Behavior of FRP Composite Wrapped Concrete Cylinders with Embedded Debonds

Abstract

A major application of composite materials in the reinforced concrete industry is to wrap concrete columns with Fiber Reinforced Polymer (FRP) composite fabric which results in increase in the columns’ axial compressive strength and ductility. Presence of debonds between the FRP wrap and the underlying column surface inhibits the proper confinement of the column by the composite wrap. This research studies the effect of debonds on stress-strain behavior of FRP wrapped concrete cylindrical specimens. All laboratory tests were conducted on concrete cylinders of size 6’’ x 12’’ (152.4 mm x 304.8 mm).

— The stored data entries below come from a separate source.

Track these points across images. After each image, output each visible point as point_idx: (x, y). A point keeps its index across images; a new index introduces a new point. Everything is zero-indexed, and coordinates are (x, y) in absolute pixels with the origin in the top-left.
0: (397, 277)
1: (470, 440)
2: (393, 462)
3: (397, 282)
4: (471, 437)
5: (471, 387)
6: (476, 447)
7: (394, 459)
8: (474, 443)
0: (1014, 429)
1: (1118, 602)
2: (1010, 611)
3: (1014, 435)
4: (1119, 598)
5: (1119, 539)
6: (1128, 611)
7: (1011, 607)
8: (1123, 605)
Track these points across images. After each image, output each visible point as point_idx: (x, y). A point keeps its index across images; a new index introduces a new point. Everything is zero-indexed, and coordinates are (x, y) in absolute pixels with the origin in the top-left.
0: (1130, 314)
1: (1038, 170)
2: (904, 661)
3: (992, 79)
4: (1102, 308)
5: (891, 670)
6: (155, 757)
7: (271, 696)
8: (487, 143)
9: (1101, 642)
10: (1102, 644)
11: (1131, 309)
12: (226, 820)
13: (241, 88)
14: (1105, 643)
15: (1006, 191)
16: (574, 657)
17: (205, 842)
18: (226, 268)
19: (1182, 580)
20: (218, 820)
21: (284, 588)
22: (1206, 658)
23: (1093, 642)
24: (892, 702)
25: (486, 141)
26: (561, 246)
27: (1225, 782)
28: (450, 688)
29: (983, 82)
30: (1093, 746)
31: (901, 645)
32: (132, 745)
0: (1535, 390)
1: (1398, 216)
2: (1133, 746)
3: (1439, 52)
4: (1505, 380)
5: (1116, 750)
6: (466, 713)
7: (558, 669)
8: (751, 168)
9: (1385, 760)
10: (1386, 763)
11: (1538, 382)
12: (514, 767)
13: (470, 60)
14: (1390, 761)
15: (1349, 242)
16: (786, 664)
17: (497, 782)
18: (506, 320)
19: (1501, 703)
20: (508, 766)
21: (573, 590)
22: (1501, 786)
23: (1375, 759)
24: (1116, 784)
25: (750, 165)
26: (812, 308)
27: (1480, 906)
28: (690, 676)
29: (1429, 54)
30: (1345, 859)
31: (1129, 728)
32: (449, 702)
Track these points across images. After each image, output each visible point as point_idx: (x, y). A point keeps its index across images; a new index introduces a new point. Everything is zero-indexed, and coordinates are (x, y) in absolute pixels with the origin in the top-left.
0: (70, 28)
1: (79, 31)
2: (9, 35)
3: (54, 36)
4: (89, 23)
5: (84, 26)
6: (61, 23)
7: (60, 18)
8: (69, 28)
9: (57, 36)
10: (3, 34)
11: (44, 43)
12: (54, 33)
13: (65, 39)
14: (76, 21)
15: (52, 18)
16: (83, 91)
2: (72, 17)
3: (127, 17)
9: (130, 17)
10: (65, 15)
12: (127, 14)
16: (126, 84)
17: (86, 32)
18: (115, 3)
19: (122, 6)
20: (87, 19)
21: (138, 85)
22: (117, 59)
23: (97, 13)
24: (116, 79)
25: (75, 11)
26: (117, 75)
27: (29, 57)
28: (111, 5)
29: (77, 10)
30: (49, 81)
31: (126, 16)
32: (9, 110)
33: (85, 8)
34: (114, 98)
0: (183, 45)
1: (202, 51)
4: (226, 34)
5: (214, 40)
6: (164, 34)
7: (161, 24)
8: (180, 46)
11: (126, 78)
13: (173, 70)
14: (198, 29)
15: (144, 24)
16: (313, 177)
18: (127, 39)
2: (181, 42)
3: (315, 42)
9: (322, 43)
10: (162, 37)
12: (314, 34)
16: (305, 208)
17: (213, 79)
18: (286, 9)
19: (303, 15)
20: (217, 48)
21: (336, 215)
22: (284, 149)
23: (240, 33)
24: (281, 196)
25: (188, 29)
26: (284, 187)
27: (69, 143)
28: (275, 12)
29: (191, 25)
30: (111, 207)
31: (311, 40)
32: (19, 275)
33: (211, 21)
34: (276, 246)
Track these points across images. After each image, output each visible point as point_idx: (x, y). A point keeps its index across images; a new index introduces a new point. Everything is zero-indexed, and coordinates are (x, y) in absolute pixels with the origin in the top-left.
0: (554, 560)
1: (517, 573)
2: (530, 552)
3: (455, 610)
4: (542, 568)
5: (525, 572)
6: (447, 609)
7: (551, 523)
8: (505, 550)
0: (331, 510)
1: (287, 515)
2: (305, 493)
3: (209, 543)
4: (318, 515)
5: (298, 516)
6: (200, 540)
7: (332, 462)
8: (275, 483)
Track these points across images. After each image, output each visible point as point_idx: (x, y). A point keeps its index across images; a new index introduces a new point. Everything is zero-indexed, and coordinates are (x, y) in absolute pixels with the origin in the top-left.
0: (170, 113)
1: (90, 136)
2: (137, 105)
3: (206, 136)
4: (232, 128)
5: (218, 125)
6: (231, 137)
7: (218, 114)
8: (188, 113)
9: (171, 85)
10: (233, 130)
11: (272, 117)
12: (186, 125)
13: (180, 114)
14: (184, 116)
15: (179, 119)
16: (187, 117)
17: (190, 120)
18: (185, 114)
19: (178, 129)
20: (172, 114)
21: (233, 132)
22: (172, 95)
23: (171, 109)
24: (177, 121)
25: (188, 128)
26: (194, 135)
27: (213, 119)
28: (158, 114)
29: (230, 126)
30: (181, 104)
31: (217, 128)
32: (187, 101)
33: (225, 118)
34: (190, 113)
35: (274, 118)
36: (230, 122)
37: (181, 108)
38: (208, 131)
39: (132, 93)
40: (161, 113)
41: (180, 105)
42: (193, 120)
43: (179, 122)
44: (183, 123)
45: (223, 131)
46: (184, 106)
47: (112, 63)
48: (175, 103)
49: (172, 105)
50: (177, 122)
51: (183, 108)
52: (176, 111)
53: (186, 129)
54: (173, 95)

Simulated air-filled debonds, water-filled debonds and debonds made from Teflon sheets of various sizes were placed on the concrete cylinder’s surface prior to wrapping with carbon or glass FRP fabrics. The FRP wrapped cylinders were tested to failure in compression, and the effect of debond area in terms of percentage of total area on the stresses and strains of the concrete cylinders was established. The results showed a significant decrease in axial compressive strength with an increase in area of debonds, and appropriate reduction factors have been proposed for use in strength computations. Both GFRP and CFRP composites were found to be effective in arresting the lateral dilation of the underlying concrete. Also, considerable ductility enhancement was evident in the FRP wrapped cylinders, particularly with CFRP composites.